Der Trend ist schon seit Jahren bemerkbar, nun könnte er sogar für das Wahlrecht relevant werden. Im Westen Niedersachsens, vor allem im Raum Südoldenburg, Emsland und Osnabrück, nimmt die Einwohnerzahl beständig zu. Im Süden und Osten hingegen, so vor allem im Raum Goslar, Northeim und Holzminden, wird eine „Überalterung“ beklagt – der Anteil der Hochbetagten nimmt zu, generell schrumpft die Bevölkerung. Da sich die Entwicklung bisher kaum im Zuschnitt der Landtagswahlkreise abzeichnet, hat sich ein engagierter Bürger aus dem Nordwesten mit einem Wahleinspruch an den Staatsgerichtshof gewandt. Verhandelt wird darüber am 22. Oktober. Hermann Gerdes, einstiger Gemeindedirektor von Bösel (Kreis Cloppenburg) bemängelt Ungleichgewichte in der Repräsentanz.
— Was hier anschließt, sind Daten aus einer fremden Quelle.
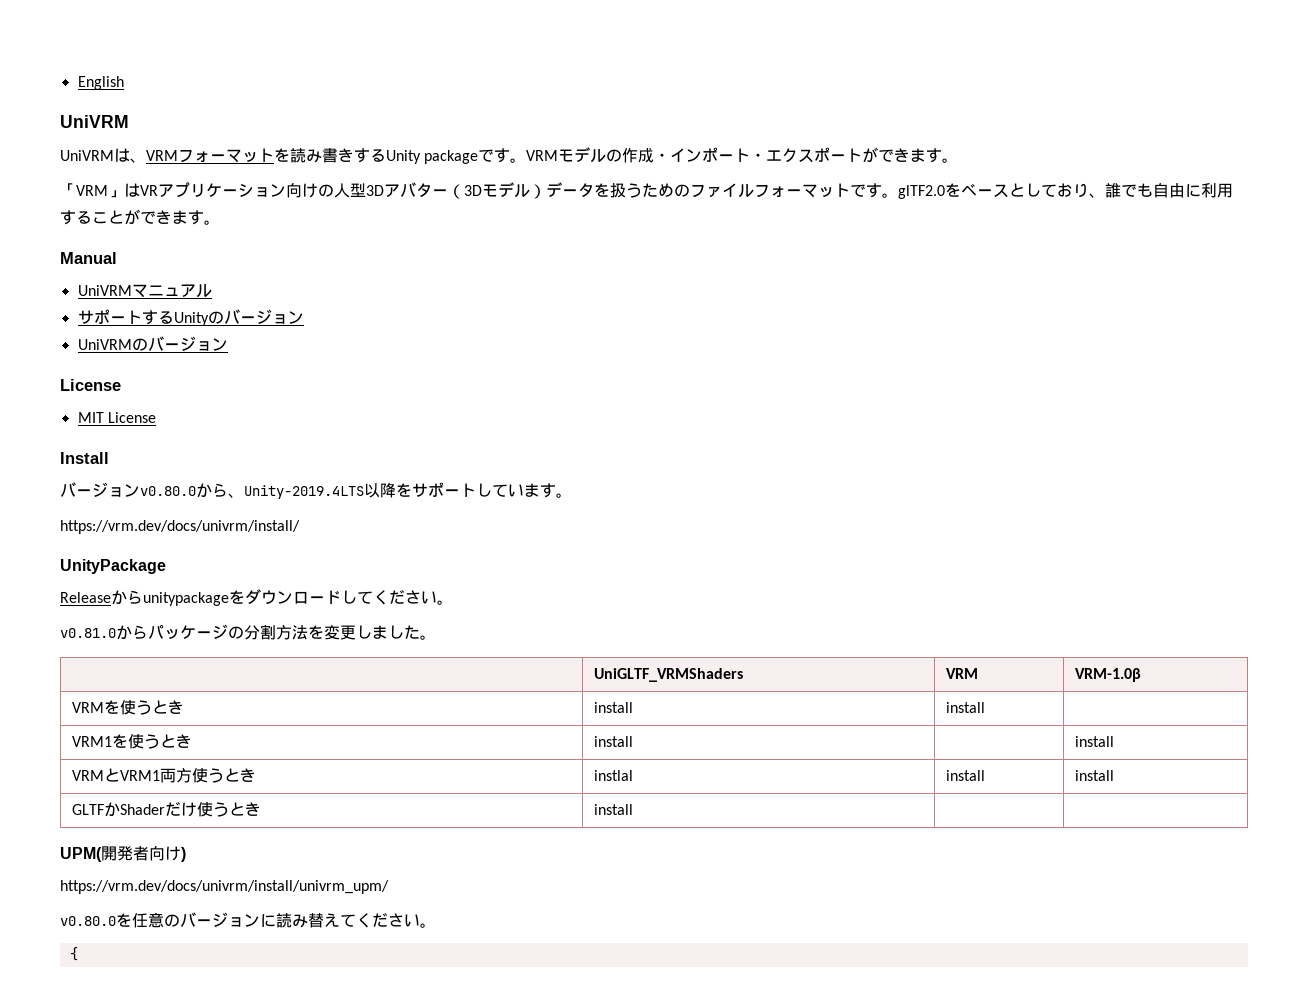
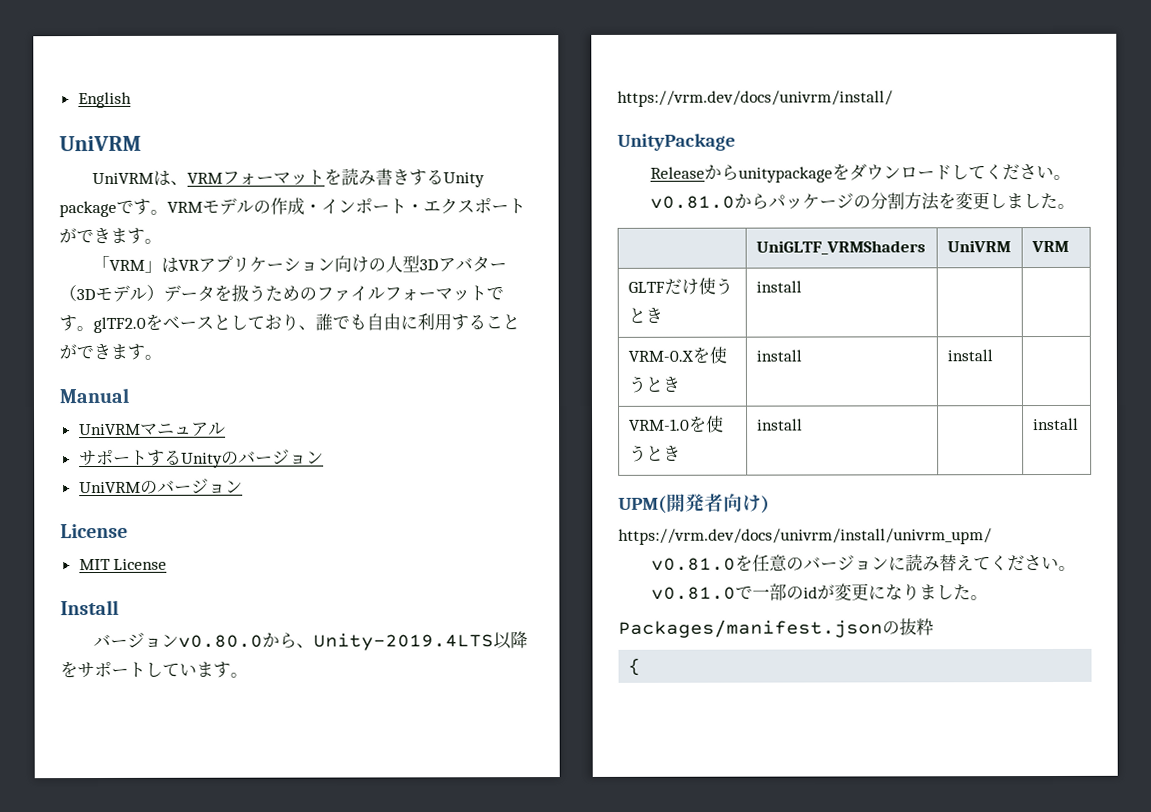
[945,668,978,679] [1074,668,1141,682] [71,702,104,713] | VRM | VRM-1.0β // VRM -> [946,240,1011,253] [1030,240,1069,253] [627,277,733,295] [627,307,663,324] [755,280,802,293] [627,350,694,362] | UniVRM | VRM // GLTFだけ使うとき | install | | // VRM-0.X
[71,736,112,747] VRM1 -> [628,418,690,431] VRM-1.0
[71,768,256,783] [593,770,633,781] [945,770,985,781] [1074,770,1114,781] [71,802,261,817] [593,804,633,815] // VRMとVRM1両方使うとき | instlal | install | install // GLTFかShaderだけ使うとき | install | | -> (1079, 424) none
[60,916,116,926] v0.80.0 -> [651,557,737,571] v0.81.0
(436, 925) none -> [651,583,989,601] [618,618,934,638] // v0.81.0で一部のidが変更になりました。 // Packages/manifest.jsonの抜粋

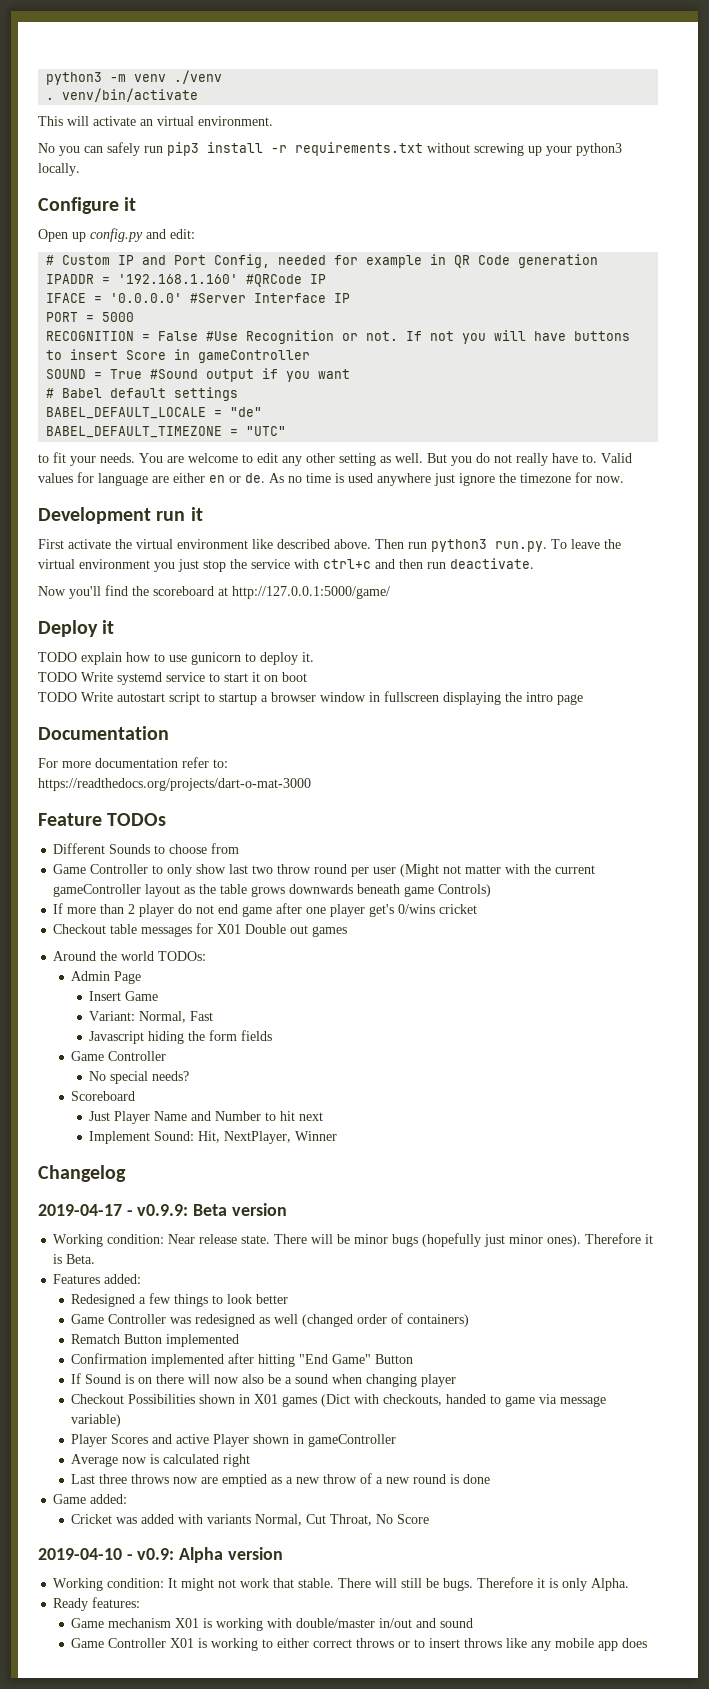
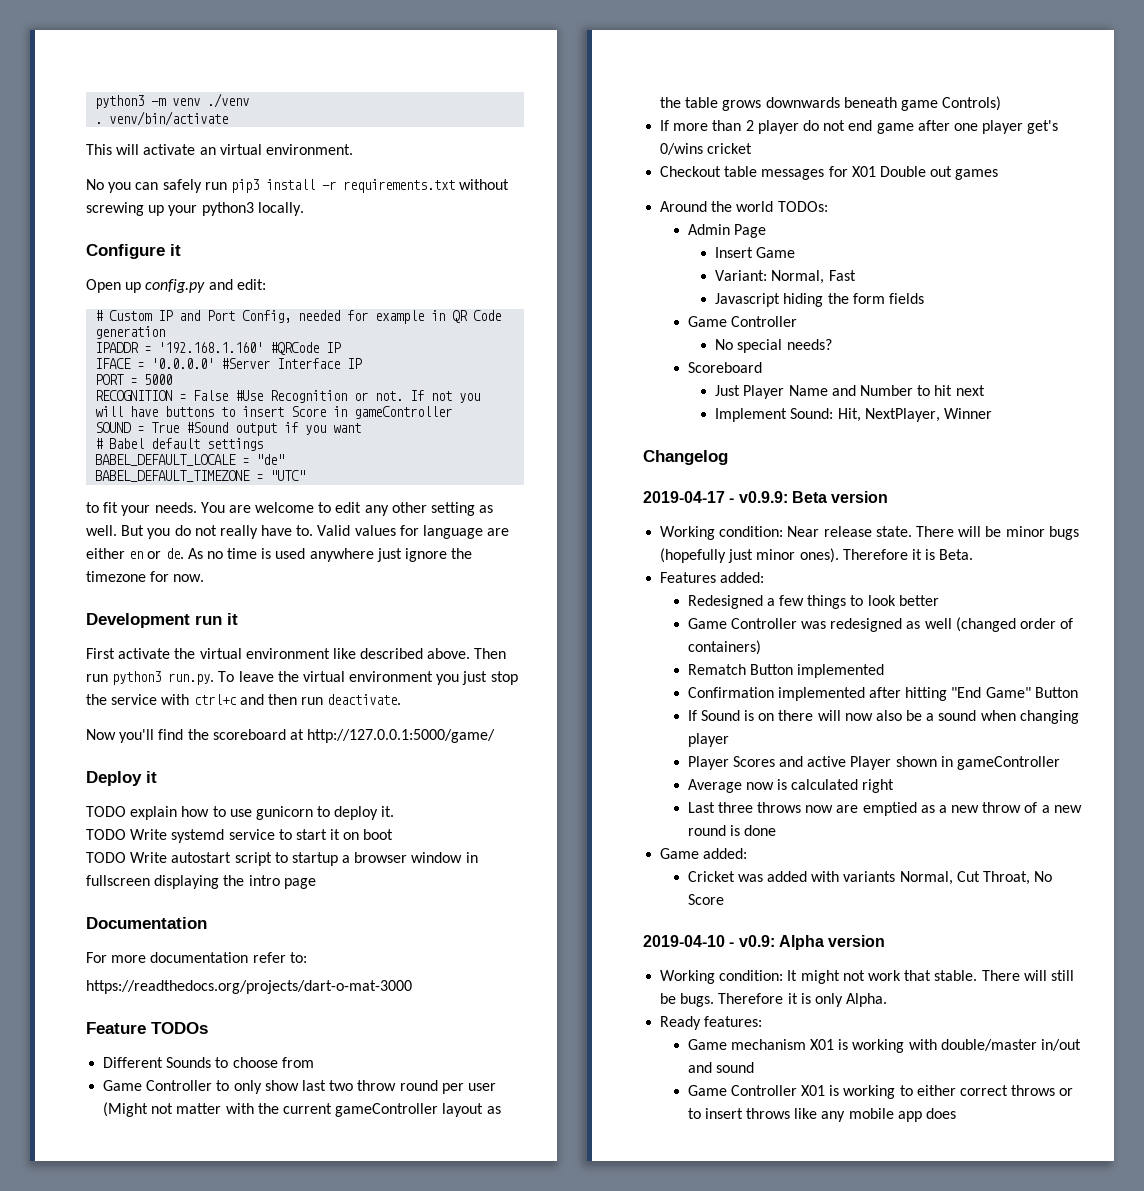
[71,1394,607,1407] [71,1414,122,1427] // Checkout Possibilities shown in X01 games (Dict with checkouts, handed to game via message variable) -> (729, 740) none

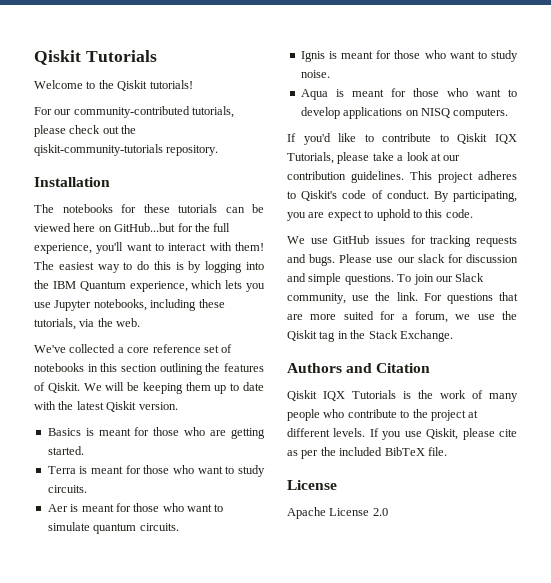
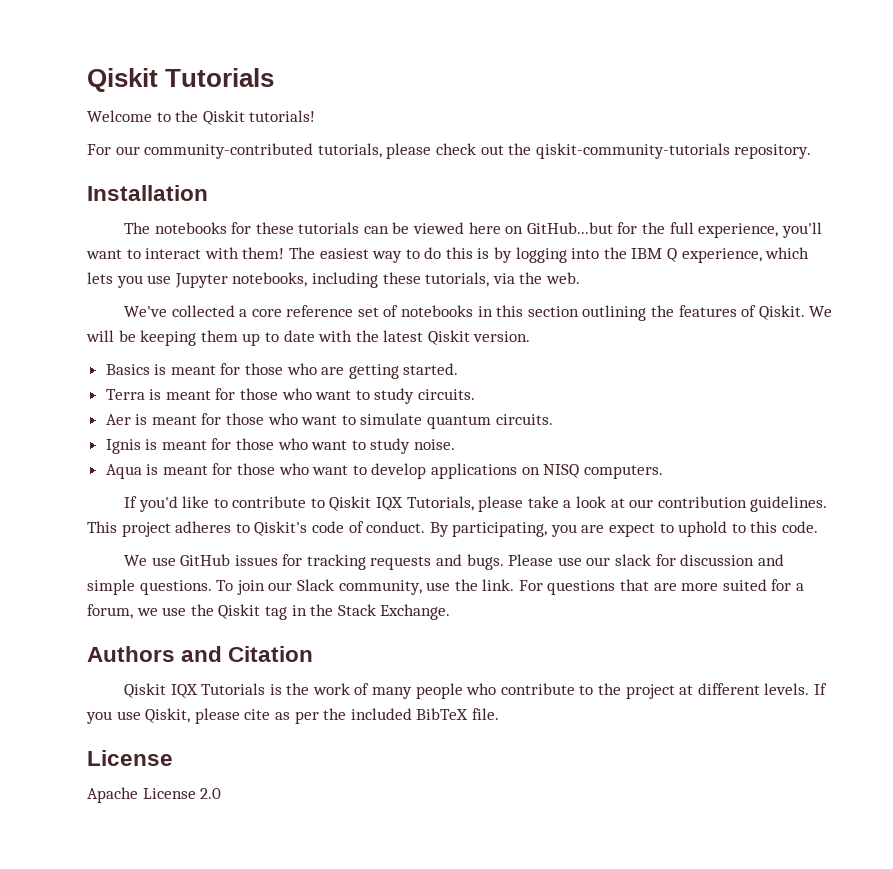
[79,281,126,291] Quantum -> [667,248,678,262] Q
Knapp gesagt: Die Volksvertreter aus dem Süden und Osten des Landes seien im Landtag überrepräsentiert, die aus dem Westen unterrepräsentiert.

Hermann Gerdes kritisiert die Einteilung der Landtagswahlkreise in Niedersachsen. | Foto: privat

Gerdes beklagt nicht das Übergewicht einer bestimmten Partei im Parlament, seine Kritik setzt vielmehr tiefer an und versteht die Repräsentanz der Volksvertreter auch so, dass es eine regional gerechte Verteilung geben müsse. Im Zuge der Bevölkerungsentwicklung gibt es im Süden und Osten Niedersachsens Wahlkreise mit weniger Einwohnern als im Durchschnitt, im Westen hingegen solche mit mehr Einwohnern als im Durchschnitt. Dazu wird in Niedersachsen die Regel angewandt, dass Abweichungen nach oben und unten vom Durchschnitt von bis zu 25 Prozent gestattet sind. Gerdes hält diese 25-Prozent-Klausel für zu hoch, zumal im niedersächsischen Landtagswahlrecht 66 Prozent der Mandate per Erststimme in den Wahlkreisen vergeben werden (87 der gesetzlichen Mindestzahl von 135). Im Bundestag sei das Gewicht der Erststimmen geringer. Hinzu komme, dass Überhangmandate im Landtagswahlrecht nur begrenzt ausgeglichen werden können.

In der Analyse, die Gerdes dem Staatsgerichtshof vorgelegt hat, vergleicht er zwei Räume. Er greift Gebiete heraus in der Region um Göttingen, Northeim, Einbeck bis hoch zu Soltau und Walsrode. Dort lebe die gleiche Anzahl von Wahlberechtigten wie in der Region zwischen Grafschaft Bentheim und Emsland. Im Westen verteilten sich diese Wahlberechtigten aber auf nur vier Wahlkreise, im Süden und Osten auf sechs Wahlkreise. Da jeder Wahlkreissieger sein Mandat sicher hat, entstehe also ein Übergewicht aus dem Gebiet mit kleinen Wahlkreisen. Weser-Ems müsse, wenn man die Wahlberechtigten vergleiche, 28 Wahlkreise haben, tatsächlich seien es nur 26. Noch ein Argument erwähnt Gerdes: Mehrere von denjenigen, die in einem Wahlkreis mit vielen Wahlberechtigten verloren haben, hätten jeweils mehr Stimmen erhalten als die Sieger in Wahlkreisen, die über besonders wenige Wahlberechtigte verfügen. Daraus folge ein Verstoß gegen das Prinzip, dass jede Wählerstimme gleich zähle.

In der Gerichtsverhandlung zu Gerdes‘ Wahleinspruch dürfte auch das neue Konzept von Landeswahlleiterin Ulrike Sachs zur Sprache kommen. Sie hatte tatsächlich vorgeschlagen, zur Landtagswahl 2027 zwei Wahlkreise im Osten zusammenzulegen – Soltau und Walsrode. Dafür solle ein Wahlkreis in der Grafschaft Bentheim im Westen aufgeteilt werden.